Ağırlaştın koca adam! Nasıl taşısın bunca yükü bir beden? Bu okkalı yüreği baston kullanmadan taşımak ezâ değil mi sana?
Gözlerindeki derinlikler yıldırmasın seni. Hangimizin bakışı mızrap vurabilir ki bam teline, senin ki kadar? Zaman yıldız gibi kayarken avuçlarımızdan elinde tuttuğun o köstekli saatin bir asrı hapsediyor, haberin yok. Sen hâlâ ‘zaman bizden geçti’ diyedur.
İmreniyorum sana. Dudaklarına fermuar çekip gözlerini konuşturuyorsun ya… “Takma dişler vız gelir bana. Dilim sussa; bakışlarım konuşur, yüreğim gelir dile, olmadı ovuşturduğum nasırlı ellerim dâhi bir çift kelam eder elbet.” diyen bakışına kurban.
Bükülen belinle acze düşmüş bir yığın olarak tanımlıyorsan kendini, yazık ediyorsun sadrına Üstad! Bilmez misin bükülen beller Sevgili’ye hürmettendir.

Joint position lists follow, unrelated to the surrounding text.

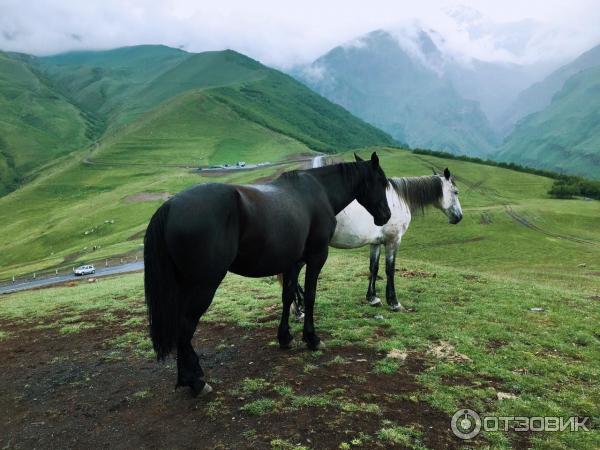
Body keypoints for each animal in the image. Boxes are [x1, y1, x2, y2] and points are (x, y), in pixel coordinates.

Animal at [143, 153, 392, 396]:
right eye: (381, 181)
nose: (386, 215)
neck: (319, 192)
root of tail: (171, 205)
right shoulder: (316, 258)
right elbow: (310, 296)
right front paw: (312, 338)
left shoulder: (292, 263)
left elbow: (288, 296)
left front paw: (285, 337)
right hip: (204, 285)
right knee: (186, 326)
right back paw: (195, 382)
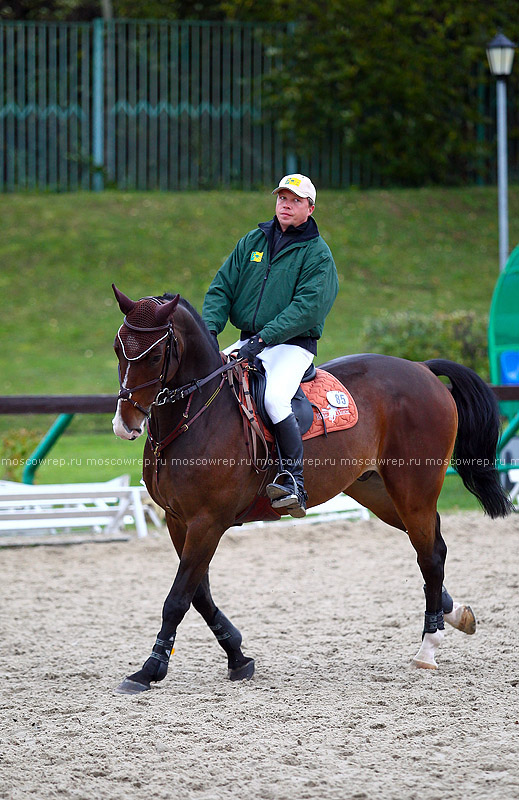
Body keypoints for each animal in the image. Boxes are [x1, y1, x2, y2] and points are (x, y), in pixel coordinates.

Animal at [109, 286, 512, 692]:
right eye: (117, 348)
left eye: (155, 355)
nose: (124, 424)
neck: (197, 414)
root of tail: (423, 368)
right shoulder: (179, 520)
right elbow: (199, 595)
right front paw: (238, 656)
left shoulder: (207, 522)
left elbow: (179, 598)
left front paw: (150, 668)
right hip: (380, 494)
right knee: (433, 547)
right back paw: (455, 615)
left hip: (414, 491)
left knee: (429, 557)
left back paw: (428, 648)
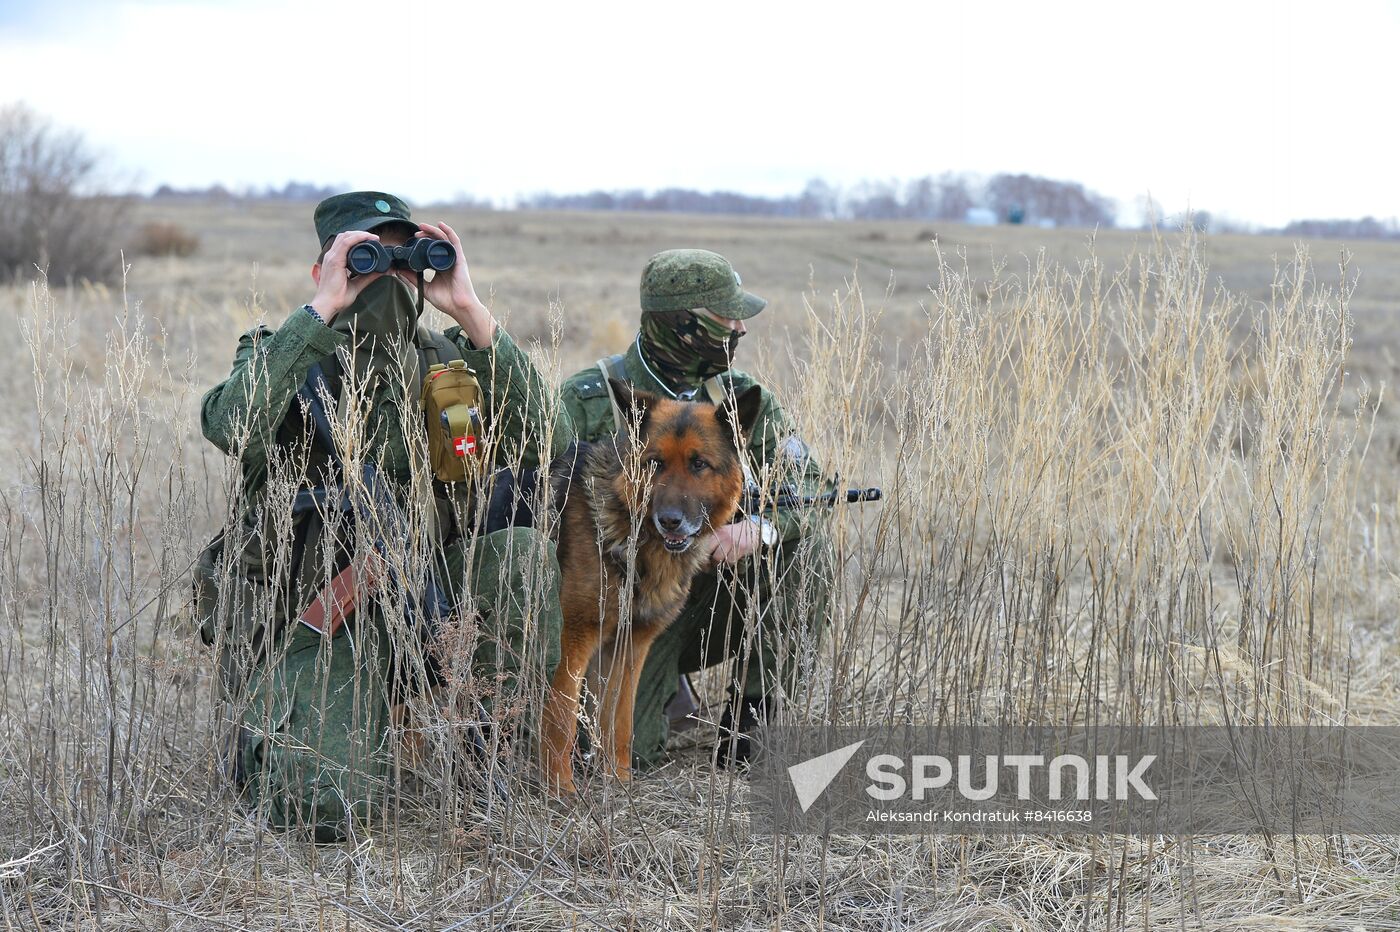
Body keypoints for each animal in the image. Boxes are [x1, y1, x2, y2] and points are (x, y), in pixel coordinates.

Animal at [537, 377, 761, 789]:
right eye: (654, 462)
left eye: (699, 464)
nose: (670, 520)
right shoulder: (572, 638)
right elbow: (561, 721)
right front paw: (560, 790)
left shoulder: (628, 647)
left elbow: (620, 723)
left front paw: (619, 782)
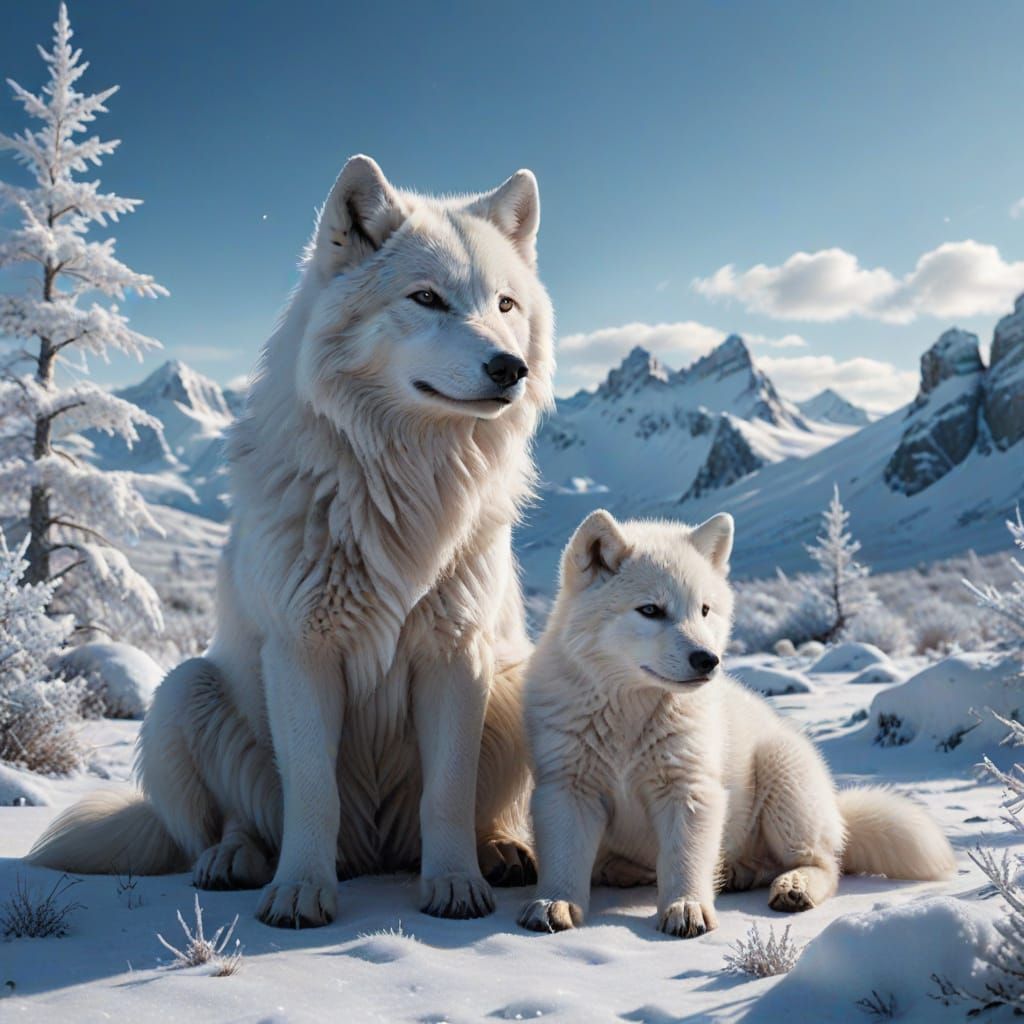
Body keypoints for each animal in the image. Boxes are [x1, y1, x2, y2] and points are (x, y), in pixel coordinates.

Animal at [29, 155, 555, 928]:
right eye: (427, 298)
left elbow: (449, 793)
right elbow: (311, 790)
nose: (507, 368)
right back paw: (235, 862)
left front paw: (456, 886)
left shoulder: (456, 655)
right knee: (235, 823)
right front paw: (301, 893)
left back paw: (499, 853)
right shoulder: (303, 652)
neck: (400, 484)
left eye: (506, 306)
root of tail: (375, 853)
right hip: (185, 690)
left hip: (516, 683)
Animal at [518, 510, 956, 937]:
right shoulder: (567, 787)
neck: (630, 713)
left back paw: (789, 886)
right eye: (650, 610)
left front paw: (686, 908)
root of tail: (836, 809)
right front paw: (554, 904)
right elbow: (565, 859)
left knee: (827, 863)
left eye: (704, 610)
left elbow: (683, 859)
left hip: (783, 781)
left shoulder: (691, 789)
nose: (707, 660)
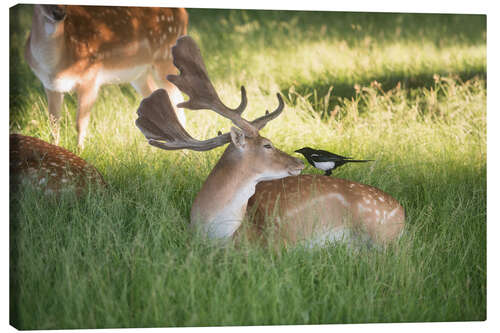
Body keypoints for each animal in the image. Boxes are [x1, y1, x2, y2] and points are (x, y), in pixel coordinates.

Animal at [23, 3, 188, 147]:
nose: (59, 12)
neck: (56, 66)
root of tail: (184, 14)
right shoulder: (51, 86)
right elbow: (54, 125)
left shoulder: (90, 77)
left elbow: (80, 123)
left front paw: (80, 151)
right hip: (140, 75)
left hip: (165, 59)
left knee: (177, 101)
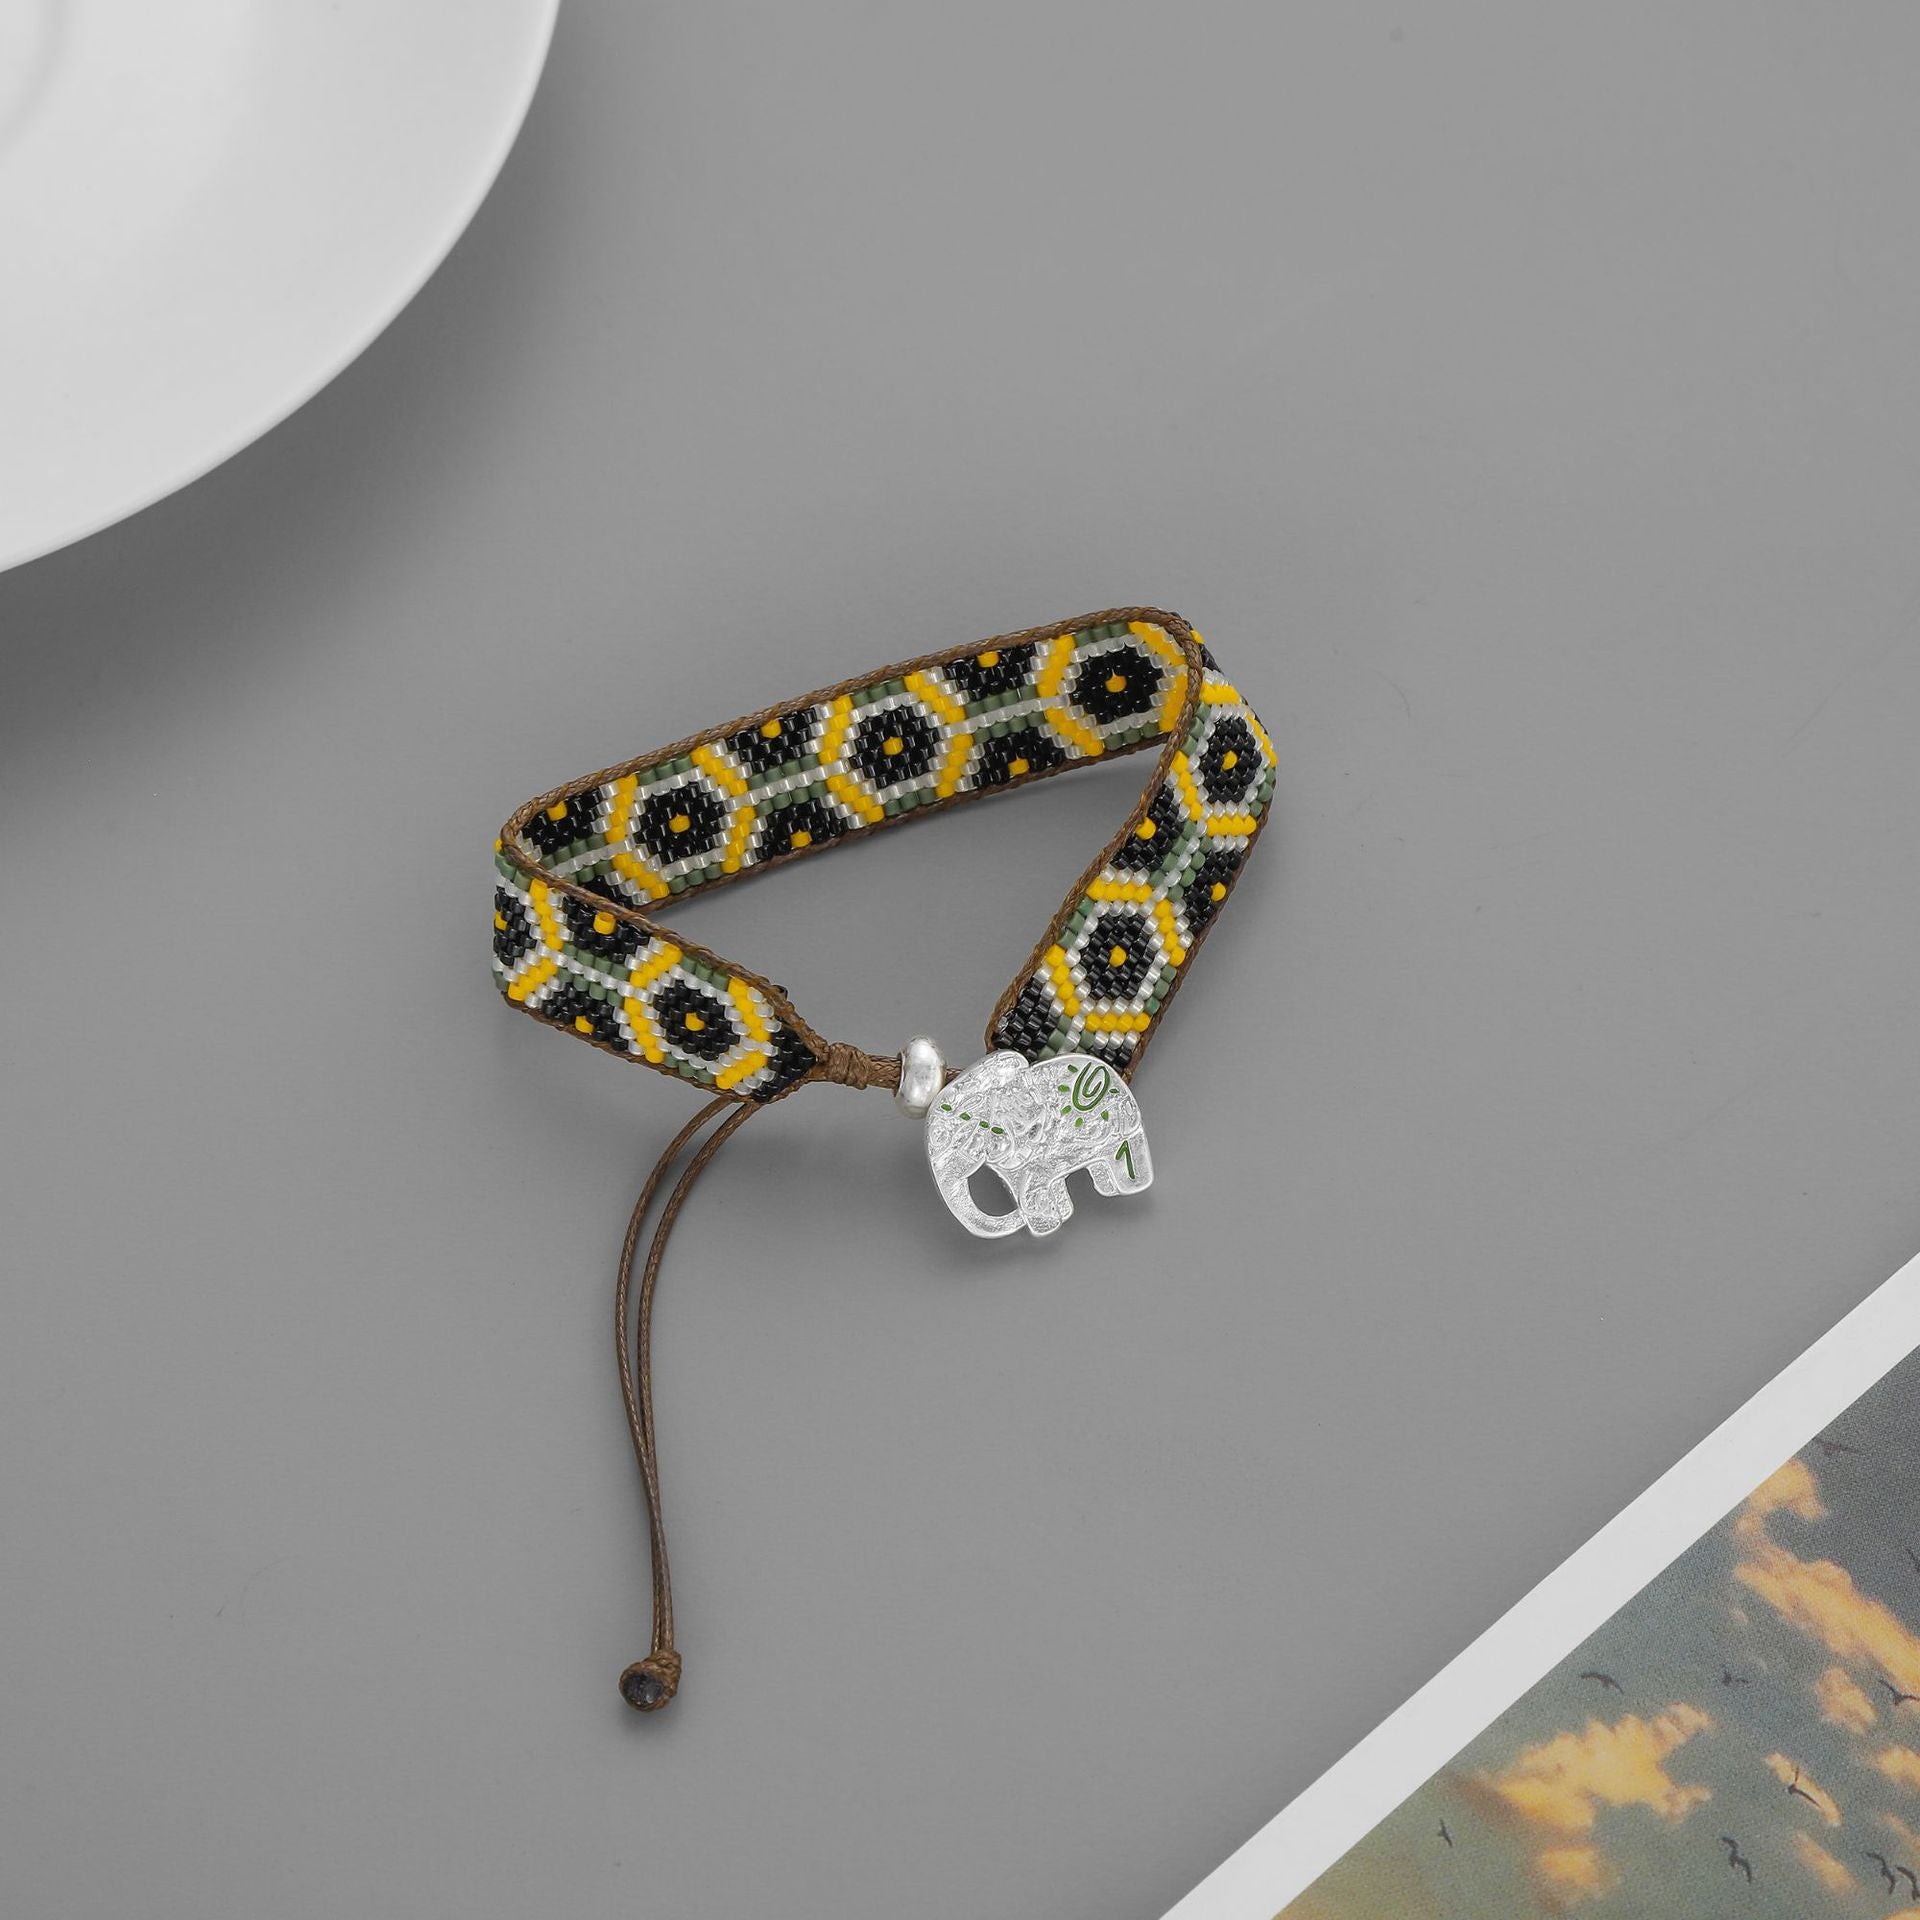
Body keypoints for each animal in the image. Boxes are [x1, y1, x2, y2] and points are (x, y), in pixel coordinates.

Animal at [924, 1050, 1153, 1237]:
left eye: (940, 1136)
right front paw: (1051, 1220)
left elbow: (1033, 1180)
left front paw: (1043, 1216)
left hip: (1124, 1122)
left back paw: (1132, 1186)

Parke parke ilerleyen adımların için hamdet, ağır adımlar ağır adamlara nasip olur , değil mi ama ?! Saçlarındaki gümüşî pırıltılar, yüzündeki ince iplikler aldatmasın seni.
Boğaz bitimine kadar iliklenmiş bir kaftan, ayağına geçirilmiş bir çift yemen ve dili dualı bir yürek on ikiden vurulmuş bir sermaye değil midir; aksini mi düşünürsün? Bir lokma, bir hırka ile dünyaları önüne sermek şahsın için daha evla değil mi?
Ufukta asılı kalan gözlerine, arşınlat erguvanî tepeleri, ki ufka heba olmasın bakışların. Toprağa dik gözlerini! Dik ki bu ruh bu tende nasıl can bulmuş, hatırla.
Velhâsıl-ı kelam, ağır yürek ağır bedende taşınır vesselam!